The Breakdown of Gaussian Universality in Classification of High-dimensional Linear Factor Mixtures

TL;DR

This paper demonstrates that Gaussian universality does not hold in high-dimensional classification of linear factor mixture data, showing that data distribution details influence learning performance beyond mean and covariance.

Contribution

It provides a high-dimensional analysis revealing the breakdown of Gaussian universality in mixture data classification, extending understanding beyond Gaussian assumptions.

Findings

Gaussian universality breaks down in linear factor mixture models

Data distribution influences asymptotic learning performance beyond mean and covariance

Conditions for Gaussian universality are specified and discussed

Abstract

The assumption of Gaussian or Gaussian mixture data has been extensively exploited in a long series of precise performance analyses of machine learning (ML) methods, on large datasets having comparably numerous samples and features.
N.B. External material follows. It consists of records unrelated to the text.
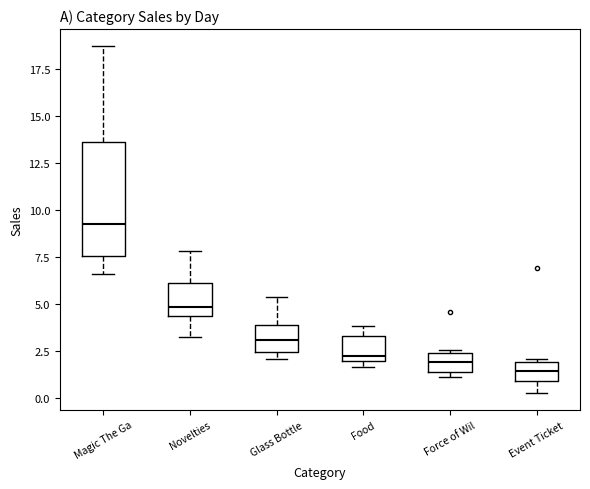

Reading left to right, read every box against the y-axis: the position of its median line, the range the box covers, and the ends of its whiskers. The values are not printed on the chart, so give them approximately, as read against the axis.

Magic The Ga: median 9.0, box 7.5 to 13.5, whiskers 6.5 to 18.5
Novelties: median 5.0, box 4.5 to 6.0, whiskers 3.5 to 8.0
Glass Bottle: median 3.0, box 2.5 to 4.0, whiskers 2.0 to 5.5
Food: median 2.5, box 2.0 to 3.5, whiskers 1.5 to 4.0
Force of Wil: median 2.0, box 1.5 to 2.5, whiskers 1.0 to 2.5
Event Ticket: median 1.5, box 1.0 to 2.0, whiskers 0.5 to 2.0 (just above the box's upper edge)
To relax this restrictive assumption, subsequent efforts have been devoted to establish "Gaussian equivalent principles" by studying scenarios of Gaussian universality where the asymptotic performance of ML methods on non-Gaussian data remains unchanged when replaced with Gaussian data having the same mean and covariance. Beyond the realm of Gaussian universality, there are few exact results on how the data distribution affects the learning performance. In this article, we provide a precise high-dimensional characterization of empirical risk minimization, for classification under a general mixture data setting of linear factor models that extends Gaussian mixtures. The Gaussian universality is shown to break down under this setting, in the sense that the asymptotic learning performance depends on the data distribution beyond the class means and covariances. To clarify the limitations of Gaussian universality in the classification of mixture data and to understand the impact of its breakdown, we specify conditions for Gaussian universality and discuss their implications for the choice of loss function.